Cross-Module Integration Summary
Although the reports above describe the branches separately, the integrated app
connects them in one synchronized playback loop. The fusion rule in
App/main.py is intentionally simple:
positives = sum([self.last_vision_detected, audio_detected, radar_detected])
if positives >= 2:
fusion_text, fusion_color = "Confirmed", RED
elif positives == 1:
fusion_text, fusion_color = "Watch", AMBER
else:
fusion_text, fusion_color = "Clear", GREEN
This means the current fusion layer is a decision-level voting rule:
Confirmedif at least two modalities are positive,Watchif exactly one modality is positive,Clearif none are positive.
This is not the final scientific fusion solution, but it is a correct and useful integration baseline because:
- it is transparent,
- teammates can inspect it quickly,
- it avoids hidden learned fusion behavior,
- it gives an understandable demo output.
The app also stores time-stamped snapshots for a simple detection history plot, which helps visualize how modality agreement evolves over time.
Reproduction Guide For Teammates
Clean Radar Experiments
cd "/home/mo/dev/python/HDDS2/Project v1"
PYTHONPATH=src python -m radar_sim.runner --scenario single_slow --no-plots
PYTHONPATH=src python -m radar_sim.runner --scenario two_targets
PYTHONPATH=src python -m radar_sim.realtime
Clean Audio Experiments
cd "/home/mo/dev/python/HDDS2/Project v1"
PYTHONPATH=src python -m audio.video_test /path/to/video.mp4
PYTHONPATH=src python -m audio.video_test /path/to/video.mp4 --window-s 2.0 --hop-s 1.0
PYTHONPATH=src python -m audio.video_test /path/to/video.mp4 --confirm-m 3 --confirm-n 5
Integrated Multimodal Demo
cd "/home/mo/dev/python/HDDS2"
python -m App.main
For the integrated app, teammates should verify in advance that:
- matching video/audio/json scenario files exist,
- the YOLOv5 repository and
best.ptweights are available, - the audio model artifacts exist,
- the necessary GUI and ML dependencies are installed.
Final Conclusion
The project already contains a meaningful multimodal foundation.
The radar module is the cleanest and most academically mature part of the system. It has a strong separation of concerns, a physically interpretable processing chain, scenario-based evaluation, and multiple execution modes.

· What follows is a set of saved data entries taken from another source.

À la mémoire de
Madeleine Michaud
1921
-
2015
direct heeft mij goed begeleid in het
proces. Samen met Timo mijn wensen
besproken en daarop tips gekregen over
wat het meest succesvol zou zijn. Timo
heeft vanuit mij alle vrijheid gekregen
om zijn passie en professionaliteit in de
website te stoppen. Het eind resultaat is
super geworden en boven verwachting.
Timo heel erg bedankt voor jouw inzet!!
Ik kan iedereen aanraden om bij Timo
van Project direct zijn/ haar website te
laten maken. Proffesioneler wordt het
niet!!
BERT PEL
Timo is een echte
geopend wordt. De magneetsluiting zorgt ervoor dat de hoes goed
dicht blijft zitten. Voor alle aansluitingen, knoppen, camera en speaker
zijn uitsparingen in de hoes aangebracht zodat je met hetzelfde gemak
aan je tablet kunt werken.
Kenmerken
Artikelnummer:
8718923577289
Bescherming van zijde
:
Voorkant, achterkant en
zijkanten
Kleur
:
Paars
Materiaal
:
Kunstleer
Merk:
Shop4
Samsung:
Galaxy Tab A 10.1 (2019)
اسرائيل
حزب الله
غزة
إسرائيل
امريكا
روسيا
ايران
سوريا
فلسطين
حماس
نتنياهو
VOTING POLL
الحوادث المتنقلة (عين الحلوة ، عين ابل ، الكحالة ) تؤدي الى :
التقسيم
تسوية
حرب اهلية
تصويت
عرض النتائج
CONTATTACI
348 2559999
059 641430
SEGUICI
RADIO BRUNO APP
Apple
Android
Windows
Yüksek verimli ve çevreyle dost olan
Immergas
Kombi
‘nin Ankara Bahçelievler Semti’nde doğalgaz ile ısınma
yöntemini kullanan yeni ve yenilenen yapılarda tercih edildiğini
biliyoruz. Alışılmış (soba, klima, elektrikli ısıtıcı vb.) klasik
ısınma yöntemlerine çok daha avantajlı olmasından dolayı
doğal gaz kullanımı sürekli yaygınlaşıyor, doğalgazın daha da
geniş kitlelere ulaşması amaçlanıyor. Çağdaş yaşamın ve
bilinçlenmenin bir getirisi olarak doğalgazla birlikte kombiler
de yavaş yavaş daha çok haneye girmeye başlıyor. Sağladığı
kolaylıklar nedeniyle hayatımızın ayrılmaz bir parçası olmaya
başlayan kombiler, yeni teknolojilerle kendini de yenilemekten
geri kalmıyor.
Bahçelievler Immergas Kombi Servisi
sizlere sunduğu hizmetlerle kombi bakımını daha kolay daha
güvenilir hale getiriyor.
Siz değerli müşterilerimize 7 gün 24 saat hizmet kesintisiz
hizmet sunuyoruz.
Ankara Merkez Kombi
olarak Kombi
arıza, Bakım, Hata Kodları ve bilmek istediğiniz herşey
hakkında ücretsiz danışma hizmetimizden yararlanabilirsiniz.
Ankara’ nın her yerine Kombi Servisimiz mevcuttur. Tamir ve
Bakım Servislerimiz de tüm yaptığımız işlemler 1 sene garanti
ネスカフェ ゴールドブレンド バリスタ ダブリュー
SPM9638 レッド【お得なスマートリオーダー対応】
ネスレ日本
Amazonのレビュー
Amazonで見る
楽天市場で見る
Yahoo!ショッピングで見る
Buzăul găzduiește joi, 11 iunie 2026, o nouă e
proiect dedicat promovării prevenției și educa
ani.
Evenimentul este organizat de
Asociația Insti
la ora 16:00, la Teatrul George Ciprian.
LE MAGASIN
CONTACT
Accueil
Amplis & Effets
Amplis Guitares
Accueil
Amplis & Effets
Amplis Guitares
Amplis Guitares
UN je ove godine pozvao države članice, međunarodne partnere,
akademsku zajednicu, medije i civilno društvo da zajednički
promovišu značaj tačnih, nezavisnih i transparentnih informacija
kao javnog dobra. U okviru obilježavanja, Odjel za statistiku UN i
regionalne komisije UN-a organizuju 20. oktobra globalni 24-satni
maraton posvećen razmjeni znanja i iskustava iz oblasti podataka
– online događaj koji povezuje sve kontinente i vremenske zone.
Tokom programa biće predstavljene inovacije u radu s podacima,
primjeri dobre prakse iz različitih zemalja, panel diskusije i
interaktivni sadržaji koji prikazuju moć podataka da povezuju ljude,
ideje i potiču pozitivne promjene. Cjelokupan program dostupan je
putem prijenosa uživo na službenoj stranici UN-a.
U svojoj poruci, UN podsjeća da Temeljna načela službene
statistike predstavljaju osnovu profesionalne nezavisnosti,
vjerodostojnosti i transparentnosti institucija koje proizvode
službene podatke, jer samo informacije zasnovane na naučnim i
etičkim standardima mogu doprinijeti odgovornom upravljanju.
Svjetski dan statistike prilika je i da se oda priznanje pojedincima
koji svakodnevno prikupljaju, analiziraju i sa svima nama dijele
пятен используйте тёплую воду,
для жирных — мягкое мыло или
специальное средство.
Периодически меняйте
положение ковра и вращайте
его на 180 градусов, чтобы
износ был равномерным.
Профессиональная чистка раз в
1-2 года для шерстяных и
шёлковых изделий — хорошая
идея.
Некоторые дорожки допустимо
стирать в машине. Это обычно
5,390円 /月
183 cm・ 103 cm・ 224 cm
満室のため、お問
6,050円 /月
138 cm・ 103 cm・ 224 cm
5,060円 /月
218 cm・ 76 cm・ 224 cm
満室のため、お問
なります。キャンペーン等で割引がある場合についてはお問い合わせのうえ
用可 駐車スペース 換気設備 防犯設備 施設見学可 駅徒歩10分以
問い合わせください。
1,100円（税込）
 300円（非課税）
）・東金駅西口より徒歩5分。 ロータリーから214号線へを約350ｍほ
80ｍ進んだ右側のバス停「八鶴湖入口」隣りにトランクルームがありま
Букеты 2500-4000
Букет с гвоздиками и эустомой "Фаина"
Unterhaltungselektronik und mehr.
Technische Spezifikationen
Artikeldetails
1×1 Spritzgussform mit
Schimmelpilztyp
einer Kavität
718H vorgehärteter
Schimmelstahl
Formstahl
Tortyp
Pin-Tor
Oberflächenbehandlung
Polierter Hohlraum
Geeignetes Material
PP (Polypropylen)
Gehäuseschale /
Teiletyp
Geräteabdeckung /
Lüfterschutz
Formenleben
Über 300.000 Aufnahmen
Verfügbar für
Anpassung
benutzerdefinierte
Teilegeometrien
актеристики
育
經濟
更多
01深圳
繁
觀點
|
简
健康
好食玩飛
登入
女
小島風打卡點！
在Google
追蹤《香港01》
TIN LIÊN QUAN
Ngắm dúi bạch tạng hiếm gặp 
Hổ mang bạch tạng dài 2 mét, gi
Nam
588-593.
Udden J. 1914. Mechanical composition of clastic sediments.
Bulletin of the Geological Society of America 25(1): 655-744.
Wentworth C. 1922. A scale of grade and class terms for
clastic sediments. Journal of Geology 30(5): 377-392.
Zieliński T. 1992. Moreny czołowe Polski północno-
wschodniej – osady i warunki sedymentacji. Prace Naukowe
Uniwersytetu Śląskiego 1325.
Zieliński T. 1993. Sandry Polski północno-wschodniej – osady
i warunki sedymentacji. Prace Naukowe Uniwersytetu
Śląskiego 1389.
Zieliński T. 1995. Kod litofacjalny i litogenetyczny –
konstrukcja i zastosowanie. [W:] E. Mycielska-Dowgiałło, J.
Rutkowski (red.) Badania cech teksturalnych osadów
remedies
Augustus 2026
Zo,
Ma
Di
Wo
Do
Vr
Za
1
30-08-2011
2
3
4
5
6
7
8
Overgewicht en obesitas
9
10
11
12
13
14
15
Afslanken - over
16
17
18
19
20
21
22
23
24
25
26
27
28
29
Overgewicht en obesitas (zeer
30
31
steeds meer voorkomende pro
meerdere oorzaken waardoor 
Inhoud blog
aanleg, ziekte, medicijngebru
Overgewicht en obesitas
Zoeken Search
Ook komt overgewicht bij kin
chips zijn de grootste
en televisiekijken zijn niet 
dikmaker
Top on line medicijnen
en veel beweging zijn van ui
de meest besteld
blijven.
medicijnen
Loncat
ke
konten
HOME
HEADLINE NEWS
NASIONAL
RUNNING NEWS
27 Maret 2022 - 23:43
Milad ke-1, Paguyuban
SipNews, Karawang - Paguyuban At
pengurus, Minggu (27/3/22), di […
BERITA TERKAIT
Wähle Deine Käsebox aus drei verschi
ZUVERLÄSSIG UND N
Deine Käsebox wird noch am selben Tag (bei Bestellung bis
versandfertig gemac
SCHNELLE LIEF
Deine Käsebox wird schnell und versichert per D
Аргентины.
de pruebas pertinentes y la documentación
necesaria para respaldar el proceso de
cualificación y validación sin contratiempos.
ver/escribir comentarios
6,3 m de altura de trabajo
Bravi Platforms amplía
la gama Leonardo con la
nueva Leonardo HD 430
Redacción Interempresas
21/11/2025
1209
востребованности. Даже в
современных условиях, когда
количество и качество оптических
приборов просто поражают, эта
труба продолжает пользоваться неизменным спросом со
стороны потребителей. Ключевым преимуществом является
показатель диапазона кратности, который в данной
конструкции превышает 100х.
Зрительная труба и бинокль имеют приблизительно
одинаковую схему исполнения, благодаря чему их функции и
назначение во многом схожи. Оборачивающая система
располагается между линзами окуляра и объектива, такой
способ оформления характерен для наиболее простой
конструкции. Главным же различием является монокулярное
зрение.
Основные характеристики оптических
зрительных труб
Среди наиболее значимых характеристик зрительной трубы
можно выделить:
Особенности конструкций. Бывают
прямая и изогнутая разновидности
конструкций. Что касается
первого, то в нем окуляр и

The sound module is the cleanest multimodal branch. It already behaves like a reusable package with explicit schemas, notebook-aligned preprocessing, a single clear model artifact, and practical logging.
The vision module works operationally inside the integrated dashboard and is already useful for multimodal demonstrations, but it is the branch that most needs packaging cleanup and separation from the GUI layer.
Taken together, the codebase shows that the team has already implemented:
- a radar-centered detection backbone,
- a learned audio inference branch,
- a YOLO-based visual branch,
- synchronized multimodal playback,
- and a simple but understandable decision-level fusion layer.
That is the real technical achievement of the current stage of the project.